Show applied preset where the cursor is?
In Word, if the cursor is in a part of the text that has some style applied to it, such as Title, the format will be highlighted in the ribbon to let you know:
Scrivener, however, is lazy, and doesn't seem to show the currently applied preset:
Is there a way to make Scrivener show the currently applied preset like in Word?
This post was sourced from https://writers.stackexchange.com/q/41934. It is licensed under CC BY-SA 3.0.
1 answer
Not yet on Windows - Scrivener 3 (Q2 2019 for Windows) will have this
I looked through the documentation that I could find and apparently there is no such feature right now for the windows version of Scrivener. The developers mentioned this in their blog post Scrivener 3: Doing it with Style(s). I'll copy the interesting part of the blog post here and add emphasis to the most important parts:
Over the years, one of the most oft-requested features for Scrivener has been a styles system such as can be found in most word processors. For those unfamiliar with styles systems, this is what they offer:
- Styles are essentially named sets of formatting instructions. For instance, you might have a “Block Quote” style that contains instructions for making the text indented with a smaller font, or a “Heading 1” style which makes the text large and bold.
2. When you apply a style to a section of text, that section of text knows what style it is. So, when you click into some text formatted as a “Block Quote”, some control in the UI will report that the cursor is currently inside a “Block Quote” paragraph.
- If you change the formatting of a style, the formatting of all text associated with that style is automatically updated. This is really the big advantage of a styles system. For instance, suppose you decide that you want all your “Heading 1” paragraphs to be blue and all “Block Quote” paragraphs to be italicised. Rather than having to go through all the text and update each paragraph one-by-one, with a styles system you just update the style, and all text to which it has been applied is updated automatically.

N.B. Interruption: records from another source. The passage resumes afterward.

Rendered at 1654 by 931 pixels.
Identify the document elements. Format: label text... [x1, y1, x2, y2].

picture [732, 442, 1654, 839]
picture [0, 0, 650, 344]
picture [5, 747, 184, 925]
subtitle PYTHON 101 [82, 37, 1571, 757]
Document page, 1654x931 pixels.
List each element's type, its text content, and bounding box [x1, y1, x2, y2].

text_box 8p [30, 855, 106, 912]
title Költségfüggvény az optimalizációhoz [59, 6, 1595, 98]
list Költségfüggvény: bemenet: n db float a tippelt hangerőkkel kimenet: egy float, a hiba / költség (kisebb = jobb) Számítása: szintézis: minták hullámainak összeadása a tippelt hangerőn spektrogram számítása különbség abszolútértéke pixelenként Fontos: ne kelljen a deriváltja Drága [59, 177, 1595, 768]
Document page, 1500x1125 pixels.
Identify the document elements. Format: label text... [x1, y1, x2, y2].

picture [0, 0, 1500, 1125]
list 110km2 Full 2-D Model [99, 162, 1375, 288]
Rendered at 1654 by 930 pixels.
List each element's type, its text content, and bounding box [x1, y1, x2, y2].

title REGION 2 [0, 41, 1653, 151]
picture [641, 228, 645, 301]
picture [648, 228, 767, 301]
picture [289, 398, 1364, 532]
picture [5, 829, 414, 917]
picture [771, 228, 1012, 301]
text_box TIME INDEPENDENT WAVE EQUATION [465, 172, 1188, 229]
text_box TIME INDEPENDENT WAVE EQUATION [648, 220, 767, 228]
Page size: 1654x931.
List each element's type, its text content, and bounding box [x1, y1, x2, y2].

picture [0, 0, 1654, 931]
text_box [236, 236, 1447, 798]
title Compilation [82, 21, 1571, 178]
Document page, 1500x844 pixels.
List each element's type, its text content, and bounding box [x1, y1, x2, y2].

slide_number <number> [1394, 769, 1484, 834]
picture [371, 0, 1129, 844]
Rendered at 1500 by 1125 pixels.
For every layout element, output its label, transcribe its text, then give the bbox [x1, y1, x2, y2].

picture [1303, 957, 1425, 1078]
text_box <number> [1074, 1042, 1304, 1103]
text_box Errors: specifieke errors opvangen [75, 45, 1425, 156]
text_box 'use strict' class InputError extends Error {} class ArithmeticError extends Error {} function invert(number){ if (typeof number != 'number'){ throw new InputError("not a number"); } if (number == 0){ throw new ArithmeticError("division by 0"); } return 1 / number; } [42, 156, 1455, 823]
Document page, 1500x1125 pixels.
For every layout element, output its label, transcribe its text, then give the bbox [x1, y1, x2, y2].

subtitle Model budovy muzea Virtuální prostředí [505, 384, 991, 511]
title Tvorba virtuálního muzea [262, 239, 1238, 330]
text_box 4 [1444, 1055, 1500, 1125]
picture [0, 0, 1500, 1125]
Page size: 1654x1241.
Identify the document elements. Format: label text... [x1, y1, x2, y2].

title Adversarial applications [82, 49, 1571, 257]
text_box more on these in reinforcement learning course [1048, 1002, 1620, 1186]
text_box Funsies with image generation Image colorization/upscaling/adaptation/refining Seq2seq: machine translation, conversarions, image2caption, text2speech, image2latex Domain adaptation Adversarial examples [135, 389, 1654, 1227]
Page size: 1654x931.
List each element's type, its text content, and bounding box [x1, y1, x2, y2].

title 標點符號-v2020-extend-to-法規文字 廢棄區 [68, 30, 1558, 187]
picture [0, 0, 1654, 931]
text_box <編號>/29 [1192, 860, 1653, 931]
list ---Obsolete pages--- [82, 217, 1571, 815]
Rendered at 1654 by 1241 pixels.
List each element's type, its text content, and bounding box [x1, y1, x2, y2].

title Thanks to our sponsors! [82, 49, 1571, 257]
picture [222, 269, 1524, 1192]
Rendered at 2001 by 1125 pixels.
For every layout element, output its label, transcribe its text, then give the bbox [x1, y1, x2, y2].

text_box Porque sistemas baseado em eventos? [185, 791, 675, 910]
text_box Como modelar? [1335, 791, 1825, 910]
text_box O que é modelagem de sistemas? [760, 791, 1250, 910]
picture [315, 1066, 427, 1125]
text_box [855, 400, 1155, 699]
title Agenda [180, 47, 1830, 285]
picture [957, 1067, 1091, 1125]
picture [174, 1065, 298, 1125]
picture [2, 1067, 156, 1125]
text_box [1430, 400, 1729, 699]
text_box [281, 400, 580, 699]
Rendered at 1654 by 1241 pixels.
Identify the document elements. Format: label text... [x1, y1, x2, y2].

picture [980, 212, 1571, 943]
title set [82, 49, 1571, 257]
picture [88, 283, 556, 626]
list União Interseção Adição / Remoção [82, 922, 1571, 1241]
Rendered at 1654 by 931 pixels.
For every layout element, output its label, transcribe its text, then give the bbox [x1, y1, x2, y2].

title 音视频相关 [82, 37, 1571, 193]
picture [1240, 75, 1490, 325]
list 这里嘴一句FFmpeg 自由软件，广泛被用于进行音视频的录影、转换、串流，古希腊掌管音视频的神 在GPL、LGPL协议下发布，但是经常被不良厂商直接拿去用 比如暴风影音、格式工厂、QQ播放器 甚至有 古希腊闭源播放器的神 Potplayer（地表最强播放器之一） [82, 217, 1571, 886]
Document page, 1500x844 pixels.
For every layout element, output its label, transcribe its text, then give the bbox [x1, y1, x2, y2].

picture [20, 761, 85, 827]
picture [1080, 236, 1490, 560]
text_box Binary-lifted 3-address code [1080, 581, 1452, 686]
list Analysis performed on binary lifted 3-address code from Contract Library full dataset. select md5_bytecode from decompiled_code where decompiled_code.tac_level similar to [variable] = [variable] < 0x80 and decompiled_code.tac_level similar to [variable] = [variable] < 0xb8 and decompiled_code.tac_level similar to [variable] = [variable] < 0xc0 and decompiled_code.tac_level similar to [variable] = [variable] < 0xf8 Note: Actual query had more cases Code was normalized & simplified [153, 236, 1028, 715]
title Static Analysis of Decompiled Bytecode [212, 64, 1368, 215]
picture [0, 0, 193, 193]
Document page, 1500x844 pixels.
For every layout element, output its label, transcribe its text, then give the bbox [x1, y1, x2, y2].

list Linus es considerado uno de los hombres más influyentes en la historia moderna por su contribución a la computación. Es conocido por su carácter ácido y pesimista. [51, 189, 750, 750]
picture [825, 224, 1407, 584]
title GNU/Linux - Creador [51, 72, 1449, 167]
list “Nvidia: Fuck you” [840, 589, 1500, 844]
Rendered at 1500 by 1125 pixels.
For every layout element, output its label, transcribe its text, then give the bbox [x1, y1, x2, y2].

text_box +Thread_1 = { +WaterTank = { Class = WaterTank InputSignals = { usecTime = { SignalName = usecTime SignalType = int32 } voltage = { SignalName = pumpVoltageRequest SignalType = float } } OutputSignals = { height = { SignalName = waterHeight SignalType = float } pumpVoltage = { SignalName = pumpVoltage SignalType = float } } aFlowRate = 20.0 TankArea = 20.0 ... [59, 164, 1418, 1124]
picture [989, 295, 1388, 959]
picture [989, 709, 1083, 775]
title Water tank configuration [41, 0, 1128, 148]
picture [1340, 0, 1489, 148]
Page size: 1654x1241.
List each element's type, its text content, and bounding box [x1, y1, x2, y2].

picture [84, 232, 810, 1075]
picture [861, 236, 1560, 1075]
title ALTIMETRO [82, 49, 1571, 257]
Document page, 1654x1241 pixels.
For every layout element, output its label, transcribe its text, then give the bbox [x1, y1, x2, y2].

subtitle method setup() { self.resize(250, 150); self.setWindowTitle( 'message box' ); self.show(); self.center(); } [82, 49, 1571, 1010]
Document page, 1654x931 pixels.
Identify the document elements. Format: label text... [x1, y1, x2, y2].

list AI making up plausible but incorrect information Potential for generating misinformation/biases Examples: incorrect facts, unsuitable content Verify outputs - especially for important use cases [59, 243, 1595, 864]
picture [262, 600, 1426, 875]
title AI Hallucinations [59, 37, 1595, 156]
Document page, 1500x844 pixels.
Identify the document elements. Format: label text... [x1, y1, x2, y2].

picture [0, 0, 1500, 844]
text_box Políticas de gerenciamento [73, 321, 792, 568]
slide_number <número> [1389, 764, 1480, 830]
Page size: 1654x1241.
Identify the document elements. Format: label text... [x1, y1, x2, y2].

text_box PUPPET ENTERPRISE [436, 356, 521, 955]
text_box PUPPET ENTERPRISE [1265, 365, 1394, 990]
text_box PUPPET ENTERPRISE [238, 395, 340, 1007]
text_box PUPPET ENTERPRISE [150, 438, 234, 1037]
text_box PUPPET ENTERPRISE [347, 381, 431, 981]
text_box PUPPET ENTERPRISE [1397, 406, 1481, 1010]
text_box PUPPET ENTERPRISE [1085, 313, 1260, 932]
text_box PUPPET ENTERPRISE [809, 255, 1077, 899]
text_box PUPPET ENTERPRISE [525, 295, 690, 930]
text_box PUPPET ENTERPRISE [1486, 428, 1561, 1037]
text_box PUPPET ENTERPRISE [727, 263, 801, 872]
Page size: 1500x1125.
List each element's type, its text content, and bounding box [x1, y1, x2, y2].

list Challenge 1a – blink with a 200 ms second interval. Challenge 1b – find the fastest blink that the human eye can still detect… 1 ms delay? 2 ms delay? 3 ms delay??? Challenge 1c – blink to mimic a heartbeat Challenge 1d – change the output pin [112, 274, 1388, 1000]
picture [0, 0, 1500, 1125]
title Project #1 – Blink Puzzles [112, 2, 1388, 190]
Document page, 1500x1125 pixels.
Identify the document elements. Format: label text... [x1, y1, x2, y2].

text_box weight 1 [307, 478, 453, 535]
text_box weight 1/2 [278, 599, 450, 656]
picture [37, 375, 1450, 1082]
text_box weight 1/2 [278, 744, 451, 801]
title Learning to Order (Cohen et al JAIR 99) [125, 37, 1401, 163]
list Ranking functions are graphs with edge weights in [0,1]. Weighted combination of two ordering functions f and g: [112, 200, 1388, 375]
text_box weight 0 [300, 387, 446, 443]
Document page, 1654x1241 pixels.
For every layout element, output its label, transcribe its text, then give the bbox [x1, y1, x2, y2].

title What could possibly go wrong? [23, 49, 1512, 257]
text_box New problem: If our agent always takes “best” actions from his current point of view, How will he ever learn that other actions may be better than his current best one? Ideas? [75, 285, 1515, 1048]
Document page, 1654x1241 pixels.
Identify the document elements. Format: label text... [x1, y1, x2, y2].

Scrivener 2 on macOS and Scrivener 1 on Windows currently has “Formatting Presets”, but not a true styles system. Formatting Presets provide (1) above but not (2) or (3). You can use them to quickly format a piece of writing, but you can’t easily update formatting to multiple areas of text after you’ve applied it.
All of this changes with Scrivener 3, which introduces a true styles system.
The blog post is from September 2017 and mentions that this should change with Scrivener 3, which should be released on Windows in Q2 2019.
This tutorial from scrivenerclasses.com shows something that very much looks like what you are looking for. Sadly there is no indication when this tutorial was written, so I don't know which version of Scrivener they are talking about, but judging by the fact that the breadcrumb navigation mentions a tutorial for Scrivener 3 I'd say that the new version of Scrivener is what you are looking for.
I think you are probably using the Windows version because you previously mentioned that you are working on Windows in your question Why is more than my copied link highlighted as a hyperlink when pasting content into scapple? so chances are you are probably working on a Windows machine in general.
The estimation for the release date was also mentioned on 10th December 2018 by the developers in their blog post Scrivener 3 for Windows.
You can find a free public beta here. It's valid until 30th April 2019. I just tested it and I can see that the new style display works the way you describe when I am looking at the starter project.